Just ask for it
by Simon Gore
Mr. Alexander is reported to have said: “The trouble with pupils is they just don’t believe that all they need do is think”.(See: Diary of Sir George Trevelyan, published in The Philosopher’s Stone Mouritz 1998 (p73)) In other words we all, to some degree, hold to the conviction that we have to “do” something in order to change; that a simple change of what we are thinking and how we are thinking it is not enough.
In the ITM we talk about the technique of “asking for what we want”. The idea being that the success mechanism Maxwell Maltz talks about in his book, Psycho-Cybernetics will give us the answer easily if we ask clearly enough and we resist the temptation to “do” something to help it along. I’m now beginning to wonder whether we even need to be all that clear.
I recently gave a lesson in which one simple idea was all the student and I had to work with. I couldn’t see an answer to the problem she had asked me about and therefore I couldn’t teach one. The student had no answer either and therefore couldn’t try to make it happen.
The student was a French horn player who was struggling with a new right hand technique. As you may know, when playing the French Horn the right hand is inserted in the bell end of the horn and takes some of the weight of the instrument from there. The new technique in question involved relationships of horn, hand and arm that were causing quite a lot of stress at my student’s wrist joint and not a little pain.
The student talked me through the process very carefully, demonstrated the act several times and spoke with clarity about the reasons for the technique. I could see that the weight of the horn was causing a shearing force across the wrist -- from back to front -- where there is no bony support and I could see the resultant stress at the joint, but I couldn’t see any way to make it better apart from putting the horn down. As far as I could tell, the student was being asked to do something that was bound to hurt.

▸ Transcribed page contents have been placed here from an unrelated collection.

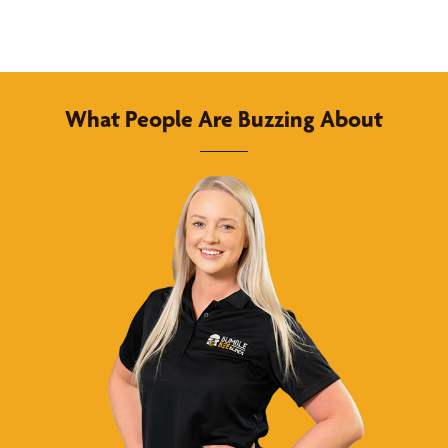
What People Are Buzzing About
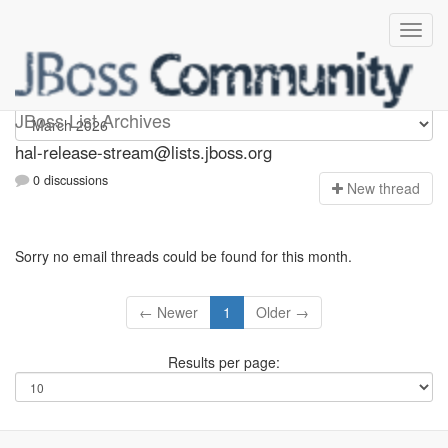
hal-release-stream
JBoss List Archives
hal-release-stream@lists.jboss.org
0 discussions
N
ew thread
Sorry no email threads could be found for this month.
← Newer
1
Older →
Results per page:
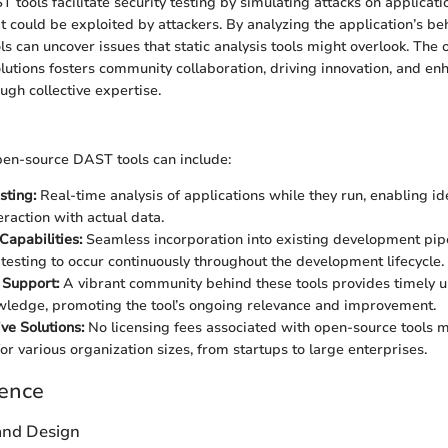
ools facilitate security testing by simulating attacks on applicatio
at could be exploited by attackers. By analyzing the application’s beh
ols can uncover issues that static analysis tools might overlook. The
lutions fosters community collaboration, driving innovation, and enh
ugh collective expertise.
pen-source DAST tools can include:
sting:
Real-time analysis of applications while they run, enabling ide
eraction with actual data.
Capabilities:
Seamless incorporation into existing development pipe
y testing to occur continuously throughout the development lifecycle.
Support:
A vibrant community behind these tools provides timely 
ledge, promoting the tool’s ongoing relevance and improvement.
ve Solutions:
No licensing fees associated with open-source tools 
or various organization sizes, from startups to large enterprises.
ience
 and Design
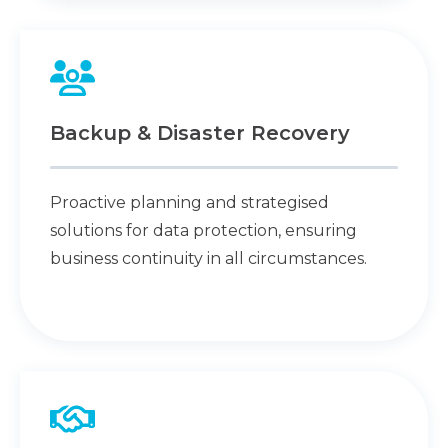
Backup & Disaster Recovery
Proactive planning and strategised
solutions for data protection, ensuring
business continuity in all circumstances.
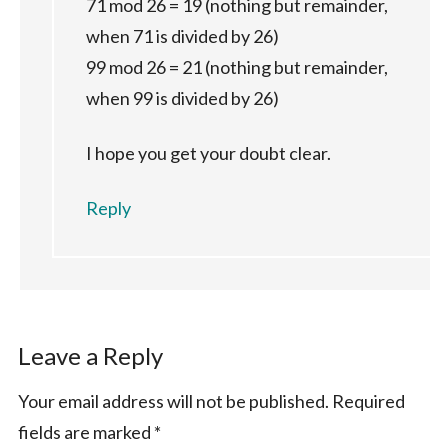
71 mod 26 = 19 (nothing but remainder,
when 71 is divided by 26)
99 mod 26 = 21 (nothing but remainder,
when 99 is divided by 26)
I hope you get your doubt clear.
Reply
Leave a Reply
Your email address will not be published.
Required
fields are marked
*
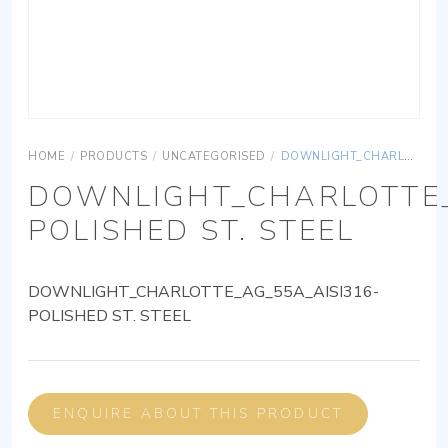
HOME
/
PRODUCTS
/
UNCATEGORISED
/
DOWNLIGHT_CHARLOTTE_AG_55A_AISI316-POLISHED ST. STEEL
DOWNLIGHT_CHARLOTTE_
POLISHED ST. STEEL
DOWNLIGHT_CHARLOTTE_AG_55A_AISI316-
POLISHED ST. STEEL
ENQUIRE ABOUT THIS PRODUCT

I don’t know anything about playing the French horn but I do know that the wrist is not designed to bear weight straight across the joint from back to front. The only bony support available comes from compression of the carpals against the radius (one of the bones in the forearm). In other words, the wrist is primarily designed to withstand forces going from the hand towards the elbow. (Yes, I know it’s more complex than that but this is close enough for the purpose of this illustration.) Presumably there are lots of other French horn players out there using this technique successfully, but I had no idea what the answer was.
So I said to my student: “I have no idea what the answer is, I don’t know anything about playing the French horn, but I do know that the wrist is not designed to take weight in this direction (I pointed across the wrist joint, from the back to the front), but in this direction (I pointed from the hand toward the elbow)”.
My student looked at the offending wrist, thought for a moment and put her hand back in the horn.
I don’t know what she did differently, she didn’t know what she did differently. The change in angles and relationships was far too subtle for either of us to see, but the difference was immediate and profound - no stress, no pain, no problem!
She put the horn down and we talked for a while about how wonderful the result was and, of course, about how the teacher hadn’t done anything to make it happen. When she picked up the horn again she was deeply distressed to find that the old condition of stress and pain was back in place. What a disaster! Naturally she wanted to know what she had done differently the time before and how to get back there and how on earth she was going to do all this without a teacher present (in spite of the fact that we had agreed i hadn’t done anything.)
I still couldn’t see why it was going wrong or what the student had done differently the time before or what to do to fix it. So I said, “I still don’t know why it’s going wrong or what you did differently or what to do to fix it. But I do know that the wrist is not designed to take weight in this direction (I pointed across the wrist joint, from the back to the front), but in this direction (I pointed from the hand toward the elbow)”.
My student looked at the offending wrist, thought for a moment and put her hand back in the horn.
No stress, no pain, no problem.
She then got out a piece of paper and wrote: “The wrist is not designed to take weight in this direction (as she drew an appropriate little picture), but in this direction (as she drew a different appropriate little picture)”.
I never figured out what that student “did” differently. We could have spent hours or even days working out precisely how to change which angles to redirect which forces which way and I can’t imagine we would ever have arrived at such a good result. But just by having that concept of wrist structure and function clearly in mind, the student was able to ask for a solution in such a way that her system was able to give what was being asked of it. Whatever that change in thinking had been, it was enough.